- **TASK STATEMENT**:
Write out the line that has "focal_35mm: 93" in it, along with each line that comes after it until the listing ends, and add nothing.
----------------
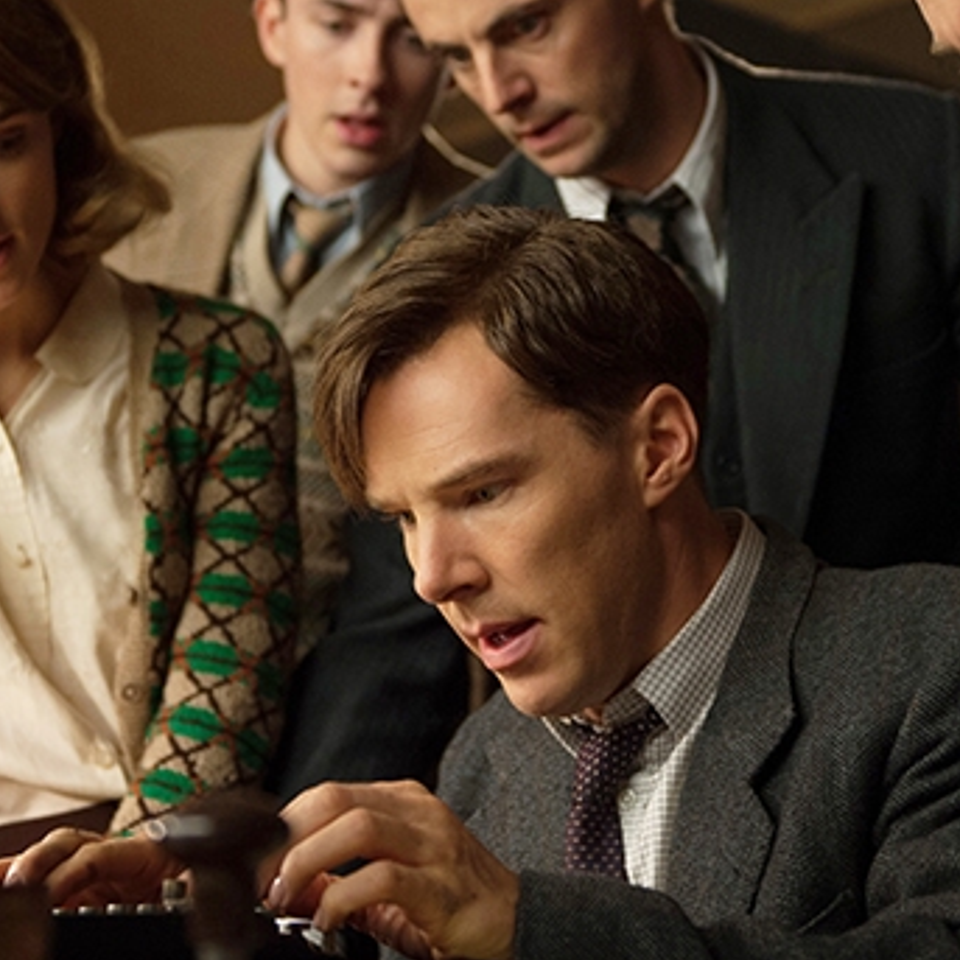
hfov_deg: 18.7
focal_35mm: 93
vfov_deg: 18.7
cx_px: 585
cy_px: 355
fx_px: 2918
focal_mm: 50
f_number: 2.8
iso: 800
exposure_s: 1/200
----------------
- **SOLUTION**:
focal_35mm: 93
vfov_deg: 18.7
cx_px: 585
cy_px: 355
fx_px: 2918
focal_mm: 50
f_number: 2.8
iso: 800
exposure_s: 1/200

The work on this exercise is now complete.